[Problem details] In the records below, please retype word for word every line from the one containing "- connected bandit2" through the final one, both included, and nothing else.

[Opening Given records section]

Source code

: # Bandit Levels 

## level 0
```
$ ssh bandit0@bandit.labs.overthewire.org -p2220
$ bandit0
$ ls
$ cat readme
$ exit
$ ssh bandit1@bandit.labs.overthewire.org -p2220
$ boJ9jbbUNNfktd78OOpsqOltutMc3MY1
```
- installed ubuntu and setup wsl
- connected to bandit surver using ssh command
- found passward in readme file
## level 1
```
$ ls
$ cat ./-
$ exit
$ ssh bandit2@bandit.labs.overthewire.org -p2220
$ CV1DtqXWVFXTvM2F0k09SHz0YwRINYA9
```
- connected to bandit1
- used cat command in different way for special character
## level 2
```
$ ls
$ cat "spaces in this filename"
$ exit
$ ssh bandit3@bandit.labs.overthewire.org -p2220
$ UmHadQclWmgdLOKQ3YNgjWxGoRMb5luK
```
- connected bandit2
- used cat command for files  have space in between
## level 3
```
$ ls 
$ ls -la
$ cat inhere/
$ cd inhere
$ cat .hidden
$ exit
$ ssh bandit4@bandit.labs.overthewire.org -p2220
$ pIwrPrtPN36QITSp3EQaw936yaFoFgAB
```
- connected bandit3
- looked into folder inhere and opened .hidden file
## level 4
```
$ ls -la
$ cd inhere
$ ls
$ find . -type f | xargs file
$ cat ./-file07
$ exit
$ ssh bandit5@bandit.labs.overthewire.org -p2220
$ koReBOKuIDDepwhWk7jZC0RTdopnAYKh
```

[Closing Given records section]

[Your solution]
- connected bandit2
- used cat command for files  have space in between
## level 3
```
$ ls 
$ ls -la
$ cat inhere/
$ cd inhere
$ cat .hidden
$ exit
$ ssh bandit4@bandit.labs.overthewire.org -p2220
$ pIwrPrtPN36QITSp3EQaw936yaFoFgAB
```
- connected bandit3
- looked into folder inhere and opened .hidden file
## level 4
```
$ ls -la
$ cd inhere
$ ls
$ find . -type f | xargs file
$ cat ./-file07
$ exit
$ ssh bandit5@bandit.labs.overthewire.org -p2220
$ koReBOKuIDDepwhWk7jZC0RTdopnAYKh
```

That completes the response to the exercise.